Selon nous, l’adoption de carburants alternatifs dépend de la prise en compte des émissions de type well-to-wake (comme FuelEU Maritime). Les politiques qui se concentrent uniquement sur les émissions du réservoir au sillage, comme le système européen d’échange de quotas d’émission, ne vont pas assez loin pour soutenir spécifiquement les carburants alternatifs, car les améliorations de l’efficacité peuvent à elles seules permettre ces réductions d’émissions à court terme.
Le coût de production des e‑fuels reste un frein majeur à leur adoption dans le secteur maritime. Quelles sont les perspectives économiques mises en avant par LCP Delta concernant la réduction des coûts dans les années à venir, notamment grâce à l’innovation et aux économies d’échelle ?
Le coût des carburants alternatifs est aujourd’hui trop élevé pour que ces derniers soient adoptés en masse.

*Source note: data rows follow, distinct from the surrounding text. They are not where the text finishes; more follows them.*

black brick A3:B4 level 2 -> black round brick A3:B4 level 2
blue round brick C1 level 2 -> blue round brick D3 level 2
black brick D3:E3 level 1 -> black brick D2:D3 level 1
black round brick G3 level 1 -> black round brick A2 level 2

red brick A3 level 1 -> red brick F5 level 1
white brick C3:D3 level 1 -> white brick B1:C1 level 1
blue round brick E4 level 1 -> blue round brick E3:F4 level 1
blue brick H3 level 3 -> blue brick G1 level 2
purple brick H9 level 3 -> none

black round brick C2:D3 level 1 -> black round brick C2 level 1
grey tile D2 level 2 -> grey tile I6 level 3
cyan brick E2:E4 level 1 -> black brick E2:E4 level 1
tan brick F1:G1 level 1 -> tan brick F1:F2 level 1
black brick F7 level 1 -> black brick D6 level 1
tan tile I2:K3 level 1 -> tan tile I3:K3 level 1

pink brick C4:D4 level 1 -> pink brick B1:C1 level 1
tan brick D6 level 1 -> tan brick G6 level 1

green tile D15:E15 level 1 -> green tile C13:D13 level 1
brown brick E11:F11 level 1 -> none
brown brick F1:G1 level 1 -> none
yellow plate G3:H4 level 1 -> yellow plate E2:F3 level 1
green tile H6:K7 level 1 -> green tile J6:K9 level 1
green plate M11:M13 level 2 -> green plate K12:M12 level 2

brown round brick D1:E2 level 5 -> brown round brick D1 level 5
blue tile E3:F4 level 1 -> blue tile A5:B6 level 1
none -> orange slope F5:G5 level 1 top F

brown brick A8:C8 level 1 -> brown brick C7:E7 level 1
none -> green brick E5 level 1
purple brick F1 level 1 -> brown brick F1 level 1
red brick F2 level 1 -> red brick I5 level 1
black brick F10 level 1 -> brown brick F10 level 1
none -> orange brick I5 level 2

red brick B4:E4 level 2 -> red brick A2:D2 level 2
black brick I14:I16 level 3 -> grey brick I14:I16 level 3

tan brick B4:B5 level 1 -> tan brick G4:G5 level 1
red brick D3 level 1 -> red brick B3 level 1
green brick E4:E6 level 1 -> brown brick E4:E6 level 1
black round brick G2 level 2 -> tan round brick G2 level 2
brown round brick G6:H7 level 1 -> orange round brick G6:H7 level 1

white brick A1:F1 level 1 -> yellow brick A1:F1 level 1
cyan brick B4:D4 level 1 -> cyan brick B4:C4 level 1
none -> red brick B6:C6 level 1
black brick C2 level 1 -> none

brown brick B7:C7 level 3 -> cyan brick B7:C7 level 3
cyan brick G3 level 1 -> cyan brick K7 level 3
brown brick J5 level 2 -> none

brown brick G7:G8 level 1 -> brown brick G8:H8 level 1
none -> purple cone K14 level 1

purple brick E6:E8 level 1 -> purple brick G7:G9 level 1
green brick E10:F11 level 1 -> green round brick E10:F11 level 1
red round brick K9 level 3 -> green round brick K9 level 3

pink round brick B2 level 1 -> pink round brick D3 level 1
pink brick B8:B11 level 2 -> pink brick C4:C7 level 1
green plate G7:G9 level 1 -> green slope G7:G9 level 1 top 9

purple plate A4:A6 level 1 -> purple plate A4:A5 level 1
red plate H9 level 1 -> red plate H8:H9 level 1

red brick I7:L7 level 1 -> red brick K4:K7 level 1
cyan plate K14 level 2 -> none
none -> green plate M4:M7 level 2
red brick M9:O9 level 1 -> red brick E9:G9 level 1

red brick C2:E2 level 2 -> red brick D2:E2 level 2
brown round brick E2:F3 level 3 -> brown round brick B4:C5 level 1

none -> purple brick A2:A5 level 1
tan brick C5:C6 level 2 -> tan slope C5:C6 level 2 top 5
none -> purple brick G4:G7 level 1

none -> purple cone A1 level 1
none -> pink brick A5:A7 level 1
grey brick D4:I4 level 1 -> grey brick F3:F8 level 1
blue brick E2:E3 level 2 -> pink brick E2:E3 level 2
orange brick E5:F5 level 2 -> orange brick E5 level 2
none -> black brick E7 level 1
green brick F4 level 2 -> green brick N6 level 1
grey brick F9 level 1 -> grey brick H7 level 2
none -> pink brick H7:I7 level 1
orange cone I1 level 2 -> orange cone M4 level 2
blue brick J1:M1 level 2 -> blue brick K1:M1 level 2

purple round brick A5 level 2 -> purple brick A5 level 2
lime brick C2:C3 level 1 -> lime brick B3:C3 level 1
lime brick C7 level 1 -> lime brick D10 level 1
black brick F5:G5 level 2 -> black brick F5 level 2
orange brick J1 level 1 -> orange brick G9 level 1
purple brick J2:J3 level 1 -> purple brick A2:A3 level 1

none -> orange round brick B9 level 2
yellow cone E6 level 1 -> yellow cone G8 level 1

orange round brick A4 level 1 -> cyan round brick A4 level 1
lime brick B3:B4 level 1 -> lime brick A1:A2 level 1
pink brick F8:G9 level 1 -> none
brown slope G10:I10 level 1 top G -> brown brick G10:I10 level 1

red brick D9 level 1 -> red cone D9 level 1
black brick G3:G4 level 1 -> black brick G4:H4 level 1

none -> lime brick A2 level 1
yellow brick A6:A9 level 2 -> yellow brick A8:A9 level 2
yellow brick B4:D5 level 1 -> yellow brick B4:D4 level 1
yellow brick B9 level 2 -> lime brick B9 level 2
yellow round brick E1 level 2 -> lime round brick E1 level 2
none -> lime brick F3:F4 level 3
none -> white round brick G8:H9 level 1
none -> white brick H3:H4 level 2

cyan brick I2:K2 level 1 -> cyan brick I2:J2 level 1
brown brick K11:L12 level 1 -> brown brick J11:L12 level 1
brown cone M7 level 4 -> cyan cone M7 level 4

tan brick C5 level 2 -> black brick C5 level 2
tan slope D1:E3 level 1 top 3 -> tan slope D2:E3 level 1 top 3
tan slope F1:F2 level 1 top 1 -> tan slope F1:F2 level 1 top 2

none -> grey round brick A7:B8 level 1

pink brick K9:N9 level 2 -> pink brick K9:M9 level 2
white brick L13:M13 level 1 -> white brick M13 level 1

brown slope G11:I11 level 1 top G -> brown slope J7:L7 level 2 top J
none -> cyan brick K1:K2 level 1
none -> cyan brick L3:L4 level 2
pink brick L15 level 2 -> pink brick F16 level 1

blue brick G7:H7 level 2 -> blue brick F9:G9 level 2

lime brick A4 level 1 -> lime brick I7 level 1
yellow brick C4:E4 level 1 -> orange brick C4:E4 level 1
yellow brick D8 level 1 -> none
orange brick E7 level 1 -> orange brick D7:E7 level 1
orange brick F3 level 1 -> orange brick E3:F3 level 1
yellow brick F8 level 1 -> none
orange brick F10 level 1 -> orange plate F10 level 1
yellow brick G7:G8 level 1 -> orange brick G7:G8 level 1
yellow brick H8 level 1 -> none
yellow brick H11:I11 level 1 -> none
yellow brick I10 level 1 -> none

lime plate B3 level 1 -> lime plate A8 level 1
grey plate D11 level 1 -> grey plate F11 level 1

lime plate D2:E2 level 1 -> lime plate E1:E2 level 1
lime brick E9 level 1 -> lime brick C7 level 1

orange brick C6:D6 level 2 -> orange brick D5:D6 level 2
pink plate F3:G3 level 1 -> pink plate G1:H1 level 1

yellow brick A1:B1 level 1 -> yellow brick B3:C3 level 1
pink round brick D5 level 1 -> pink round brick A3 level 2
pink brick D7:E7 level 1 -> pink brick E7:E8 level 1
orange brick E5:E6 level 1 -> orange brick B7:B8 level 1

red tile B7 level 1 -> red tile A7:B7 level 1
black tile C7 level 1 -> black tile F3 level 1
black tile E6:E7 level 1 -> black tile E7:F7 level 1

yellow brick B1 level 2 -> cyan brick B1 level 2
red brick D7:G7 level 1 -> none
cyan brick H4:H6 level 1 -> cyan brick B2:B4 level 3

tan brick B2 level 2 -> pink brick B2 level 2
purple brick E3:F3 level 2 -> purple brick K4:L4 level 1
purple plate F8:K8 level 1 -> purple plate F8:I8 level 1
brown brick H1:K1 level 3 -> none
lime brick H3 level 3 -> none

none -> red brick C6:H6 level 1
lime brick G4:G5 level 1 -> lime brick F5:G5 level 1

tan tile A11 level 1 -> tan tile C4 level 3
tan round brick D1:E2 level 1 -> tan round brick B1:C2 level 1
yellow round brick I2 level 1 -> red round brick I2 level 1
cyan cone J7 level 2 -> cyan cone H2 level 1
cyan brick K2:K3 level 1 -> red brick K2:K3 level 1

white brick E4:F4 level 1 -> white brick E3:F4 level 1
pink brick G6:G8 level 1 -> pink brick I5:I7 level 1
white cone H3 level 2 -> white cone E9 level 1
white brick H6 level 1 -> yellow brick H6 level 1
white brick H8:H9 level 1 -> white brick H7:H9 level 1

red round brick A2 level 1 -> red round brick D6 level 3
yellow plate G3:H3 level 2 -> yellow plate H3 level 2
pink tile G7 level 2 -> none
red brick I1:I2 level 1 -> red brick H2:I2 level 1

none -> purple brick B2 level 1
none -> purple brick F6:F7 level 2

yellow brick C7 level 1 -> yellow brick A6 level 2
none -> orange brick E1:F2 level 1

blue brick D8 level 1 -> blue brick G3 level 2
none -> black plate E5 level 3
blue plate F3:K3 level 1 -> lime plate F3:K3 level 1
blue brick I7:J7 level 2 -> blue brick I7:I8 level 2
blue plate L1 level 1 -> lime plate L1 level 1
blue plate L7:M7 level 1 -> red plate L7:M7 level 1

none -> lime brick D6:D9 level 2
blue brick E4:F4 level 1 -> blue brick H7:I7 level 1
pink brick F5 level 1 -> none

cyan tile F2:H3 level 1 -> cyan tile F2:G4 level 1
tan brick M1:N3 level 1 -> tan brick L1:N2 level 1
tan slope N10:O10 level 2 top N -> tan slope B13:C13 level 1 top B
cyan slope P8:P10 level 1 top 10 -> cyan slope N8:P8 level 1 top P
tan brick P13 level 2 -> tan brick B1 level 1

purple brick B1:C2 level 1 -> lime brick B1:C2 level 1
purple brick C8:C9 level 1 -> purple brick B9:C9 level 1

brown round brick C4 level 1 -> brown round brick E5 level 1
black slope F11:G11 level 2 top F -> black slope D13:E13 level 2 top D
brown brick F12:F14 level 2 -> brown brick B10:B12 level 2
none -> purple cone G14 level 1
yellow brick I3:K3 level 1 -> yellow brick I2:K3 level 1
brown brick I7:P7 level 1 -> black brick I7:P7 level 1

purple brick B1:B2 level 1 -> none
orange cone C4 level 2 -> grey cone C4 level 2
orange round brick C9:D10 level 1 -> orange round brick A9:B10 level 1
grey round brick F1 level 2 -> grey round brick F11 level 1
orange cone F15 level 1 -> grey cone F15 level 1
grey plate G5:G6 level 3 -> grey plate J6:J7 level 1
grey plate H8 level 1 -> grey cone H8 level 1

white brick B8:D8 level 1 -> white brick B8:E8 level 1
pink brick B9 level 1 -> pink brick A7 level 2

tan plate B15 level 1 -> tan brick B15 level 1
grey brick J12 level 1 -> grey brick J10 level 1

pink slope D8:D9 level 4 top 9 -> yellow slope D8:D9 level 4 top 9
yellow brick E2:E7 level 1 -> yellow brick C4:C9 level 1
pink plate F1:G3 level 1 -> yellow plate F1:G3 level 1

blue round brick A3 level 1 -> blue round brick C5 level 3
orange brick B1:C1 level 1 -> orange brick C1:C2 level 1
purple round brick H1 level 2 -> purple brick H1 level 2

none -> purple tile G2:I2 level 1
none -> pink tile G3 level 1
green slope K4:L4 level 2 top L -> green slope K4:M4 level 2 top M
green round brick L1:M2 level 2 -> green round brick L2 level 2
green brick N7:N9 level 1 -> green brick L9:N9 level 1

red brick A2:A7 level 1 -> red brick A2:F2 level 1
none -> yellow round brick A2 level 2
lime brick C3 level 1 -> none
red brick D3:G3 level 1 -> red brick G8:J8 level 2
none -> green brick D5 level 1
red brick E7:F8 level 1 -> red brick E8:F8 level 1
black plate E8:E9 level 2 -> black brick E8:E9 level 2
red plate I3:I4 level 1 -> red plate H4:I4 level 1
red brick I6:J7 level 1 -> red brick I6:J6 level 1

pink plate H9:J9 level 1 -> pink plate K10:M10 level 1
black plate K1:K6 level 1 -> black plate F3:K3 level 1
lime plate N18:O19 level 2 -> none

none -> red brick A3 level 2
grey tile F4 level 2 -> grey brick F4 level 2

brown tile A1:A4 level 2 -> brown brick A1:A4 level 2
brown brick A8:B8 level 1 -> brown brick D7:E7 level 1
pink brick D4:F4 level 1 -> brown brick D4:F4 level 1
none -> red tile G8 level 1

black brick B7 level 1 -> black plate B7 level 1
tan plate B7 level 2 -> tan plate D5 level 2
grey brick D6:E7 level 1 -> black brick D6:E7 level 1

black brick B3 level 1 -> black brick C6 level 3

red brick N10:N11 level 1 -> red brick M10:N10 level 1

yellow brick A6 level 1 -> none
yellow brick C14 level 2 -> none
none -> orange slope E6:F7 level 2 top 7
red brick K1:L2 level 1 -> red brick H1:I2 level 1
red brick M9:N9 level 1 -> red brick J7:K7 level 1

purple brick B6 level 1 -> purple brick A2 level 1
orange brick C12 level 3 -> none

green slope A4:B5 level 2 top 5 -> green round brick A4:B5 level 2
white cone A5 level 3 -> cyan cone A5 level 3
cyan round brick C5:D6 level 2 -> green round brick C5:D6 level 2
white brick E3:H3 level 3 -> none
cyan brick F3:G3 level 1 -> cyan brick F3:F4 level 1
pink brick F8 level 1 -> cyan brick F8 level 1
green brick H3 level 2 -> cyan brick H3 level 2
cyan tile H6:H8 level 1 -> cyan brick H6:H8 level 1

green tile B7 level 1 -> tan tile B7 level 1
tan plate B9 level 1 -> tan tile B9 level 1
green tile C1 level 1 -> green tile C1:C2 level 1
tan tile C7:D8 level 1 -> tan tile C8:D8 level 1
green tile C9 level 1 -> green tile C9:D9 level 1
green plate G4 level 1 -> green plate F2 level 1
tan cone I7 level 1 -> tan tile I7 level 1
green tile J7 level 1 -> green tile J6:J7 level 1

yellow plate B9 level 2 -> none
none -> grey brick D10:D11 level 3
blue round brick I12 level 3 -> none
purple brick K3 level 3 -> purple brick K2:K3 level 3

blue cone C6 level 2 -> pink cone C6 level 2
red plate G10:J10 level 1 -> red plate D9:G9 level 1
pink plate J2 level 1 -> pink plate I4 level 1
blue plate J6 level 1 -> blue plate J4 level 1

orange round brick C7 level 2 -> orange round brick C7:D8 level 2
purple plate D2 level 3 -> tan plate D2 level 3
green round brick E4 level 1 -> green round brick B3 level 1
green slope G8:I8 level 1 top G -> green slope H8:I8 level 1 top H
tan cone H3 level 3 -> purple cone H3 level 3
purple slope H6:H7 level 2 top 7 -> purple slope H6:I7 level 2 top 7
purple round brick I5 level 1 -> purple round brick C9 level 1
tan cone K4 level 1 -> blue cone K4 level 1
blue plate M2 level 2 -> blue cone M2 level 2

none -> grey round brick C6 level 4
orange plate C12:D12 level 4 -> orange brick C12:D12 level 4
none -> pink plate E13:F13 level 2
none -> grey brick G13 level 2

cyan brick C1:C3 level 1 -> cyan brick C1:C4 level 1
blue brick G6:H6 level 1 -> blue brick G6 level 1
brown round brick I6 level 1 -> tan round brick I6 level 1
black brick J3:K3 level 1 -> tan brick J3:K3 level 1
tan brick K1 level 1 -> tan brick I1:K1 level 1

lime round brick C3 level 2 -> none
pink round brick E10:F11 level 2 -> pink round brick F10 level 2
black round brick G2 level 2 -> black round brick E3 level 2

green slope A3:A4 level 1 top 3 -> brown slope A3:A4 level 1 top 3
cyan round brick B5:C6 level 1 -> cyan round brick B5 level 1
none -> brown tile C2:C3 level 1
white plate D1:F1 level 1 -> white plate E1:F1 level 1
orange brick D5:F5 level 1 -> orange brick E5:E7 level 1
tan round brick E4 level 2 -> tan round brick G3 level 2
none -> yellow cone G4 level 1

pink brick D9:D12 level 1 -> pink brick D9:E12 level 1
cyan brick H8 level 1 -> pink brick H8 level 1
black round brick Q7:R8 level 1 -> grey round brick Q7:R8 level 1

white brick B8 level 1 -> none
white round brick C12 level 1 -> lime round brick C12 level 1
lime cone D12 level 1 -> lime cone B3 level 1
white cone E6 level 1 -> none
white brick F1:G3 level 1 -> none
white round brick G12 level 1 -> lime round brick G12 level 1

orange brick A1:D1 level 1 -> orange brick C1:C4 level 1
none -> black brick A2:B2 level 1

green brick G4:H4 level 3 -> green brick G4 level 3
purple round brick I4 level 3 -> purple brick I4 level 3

Les coûts baisseront progressivement, mais la tarification du carbone et les sanctions en cas de non-respect de la réglementation sont essentielles pour combler l’écart. Le coût total de possession est le principal facteur de décision pour les transporteurs maritimes. Compte tenu du prix élevé des e‑carburants (estimé à 10 fois le coût des carburants fossiles), de nombreux armateurs envisagent le gaz naturel liquéfié (GNL) et les biocarburants pour la décarbonation d’ici à 2040. Mais l’offre de biocarburants est intrinsèquement limitée et le secteur maritime pourrait se retrouver en concurrence avec le secteur de l’aviation pour l’accès à ces carburants d’origine biologique.
La réalité est que les projets d’e‑carburants ont du mal à passer le cap du FID aujourd’hui. Certains projets ont déjà été retardés et annulés jusqu’en 2024, les promoteurs invoquant la lenteur de la concrétisation de l’offre, liée à l’absence de soutien politique. En effet, plusieurs producteurs d’ammoniac et de méthanol au Royaume-Uni demandent la mise en place d’un système de contrats pour la différence afin d’attirer les acheteurs et de garantir le financement bancaire. Les producteurs de combustibles doivent collaborer avec les offtakers et les financiers pour créer des projets avec une demande ferme et des coûts de capitaux plus faibles.
La principale incertitude aujourd’hui n’est pas nécessairement l’existence future du marché des e‑carburants, mais plutôt son calendrier et sa taille, qui seront déterminés par les leviers politiques. Au sein de l’équipe spécialisée en hydrogène chez LCP Delta, nous analysons activement plusieurs secteurs d’approvisionnement en hydrogène, y compris la production de carburants pour le transport maritime, afin d’analyser les politiques, l’ambition des acteurs et la volonté de payer pour l’hydrogène propre, afin d’aider à naviguer dans ce paysage d’approvisionnement en pleine évolution.
En conclusion, pour véritablement stimuler la croissance du secteur des e‑carburants, il est essentiel de mettre en place des signaux forts et des pénalités sur le prix du carbone afin de combler l’écart de coût avec les carburants conventionnels, ainsi qu’un sous-objectif plus ambitieux pour les RFNBO dans le cadre de l’UE-Carburant. Notre outil HYbase, qui permet de suivre plus de 900 projets européens de production d’hydrogène propre, révèle que seuls 4 % de la production actuelle d’ammoniac vert en Europe sont nécessaires pour atteindre les objectifs d’expédition de RFNBO d’ici 2031. La fixation d’objectifs plus ambitieux en matière d’utilisation s’alignerait sur cette solide filière de production, en fournissant les contrats d’écoulement essentiels nécessaires pour que ces projets puissent obtenir un financement et s’étendre efficacement.